In today’s NY Times, Washington Post and NBC Nightly News, it was reported that U.S. forces are withdrawing from the Korengal Valley region in northeastern Afghanistan. Those forces will be redeployed elsewhere in the country as it has been determined that their presence in Korengal has done little to secure a greater Afghan peace and stability at the cost of 40 American deaths and a far greater number of casualties.

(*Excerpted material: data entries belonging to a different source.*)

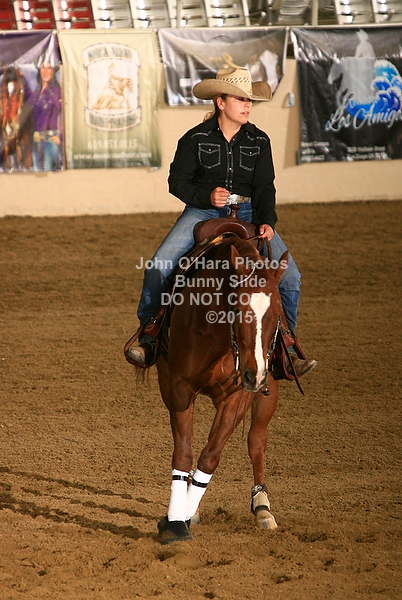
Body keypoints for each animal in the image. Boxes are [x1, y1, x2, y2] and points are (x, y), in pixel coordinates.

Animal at [131, 229, 288, 544]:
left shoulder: (237, 396)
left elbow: (211, 456)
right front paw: (175, 522)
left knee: (256, 441)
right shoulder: (178, 387)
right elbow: (184, 454)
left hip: (267, 391)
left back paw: (262, 508)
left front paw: (183, 514)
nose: (255, 376)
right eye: (238, 308)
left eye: (278, 312)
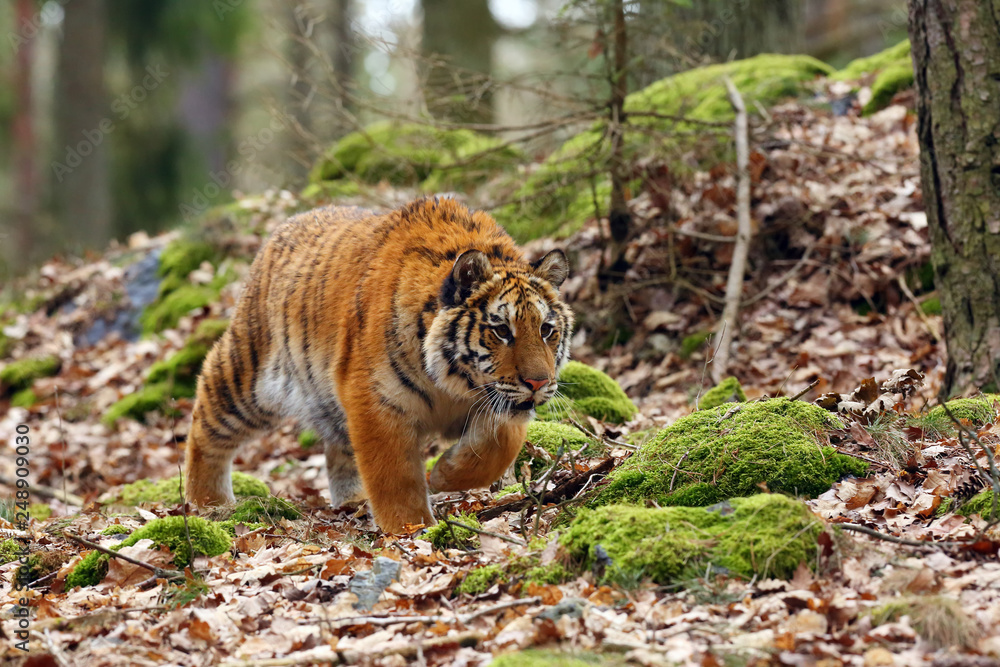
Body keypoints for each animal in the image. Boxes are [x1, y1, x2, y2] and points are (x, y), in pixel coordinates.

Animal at [180, 196, 572, 536]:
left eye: (546, 330)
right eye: (502, 330)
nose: (539, 383)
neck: (454, 384)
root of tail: (282, 228)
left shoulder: (497, 403)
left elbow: (502, 442)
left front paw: (445, 474)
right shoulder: (375, 400)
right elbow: (394, 475)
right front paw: (411, 529)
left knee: (338, 452)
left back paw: (352, 503)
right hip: (249, 377)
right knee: (205, 418)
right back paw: (208, 505)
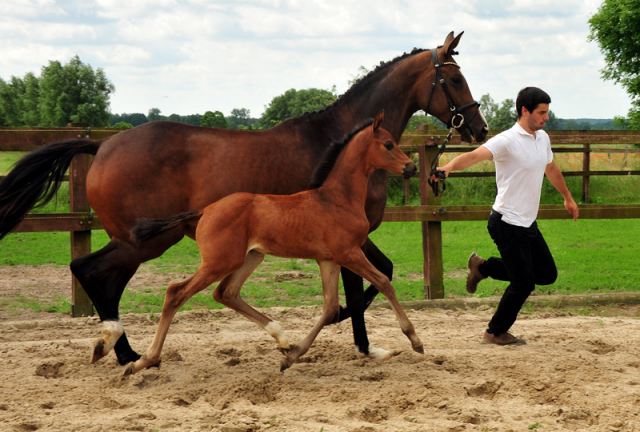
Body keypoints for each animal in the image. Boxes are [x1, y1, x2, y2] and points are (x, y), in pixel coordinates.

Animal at [125, 112, 424, 374]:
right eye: (389, 144)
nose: (412, 167)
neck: (338, 198)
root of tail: (205, 210)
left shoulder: (328, 259)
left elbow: (329, 308)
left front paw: (291, 357)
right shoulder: (348, 253)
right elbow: (384, 282)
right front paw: (415, 340)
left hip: (251, 257)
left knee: (226, 293)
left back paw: (281, 338)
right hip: (220, 262)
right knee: (176, 293)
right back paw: (142, 361)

Disclosure: Cpt. Mark Moretti, mentioned in the Post and Times, is my brother-in-law.
The Post sums it up:
For U.S. commanders, the Korengal Valley offers a hard lesson in the limits of American power and goodwill in Afghanistan. U.S. troops arrived in 2005 to flush out al-Qaeda and Taliban fighters. They stayed on the theory that the American presence drew insurgents away from areas where the United States had a better chance of fostering development. The troops were, in essence, bullet magnets.
In 2010 a new set of commanders concluded that the U.S. had blundered into a blood feud with fierce and clannish villagers who wanted above all to be left alone. By this logic, subduing the Korengal wasn’t worth the cost in American blood.
The retreat carries risks. Insurgents could use the Korengal as a haven to plan attacks in other parts of Afghanistan. The withdrawal could offer proof to other Afghans that American troops can be forced out.
Now its been a while since I’ve trawled through BMG. but I assume that most here support an immediate withdrawal from Afghanistan in a similar manner to what many wanted in Iraq. But I’m curious, what do we make of the risk/reward conundrum that exists: have we reached the limits of our “power and goodwill” in Afghanistan, as in Korengal, and thus, should leave? Or will leaving Afghanistan in the manner that we exited Korengal leave a haven for the Taliban or worse?
My personal view sees no easy solution, and I personally feel that anybody who can state an answer to the Afghan question in a sentence or two is dangerously oversimplifying foreign policy. But still…what are we thinking right now about Afghanistan?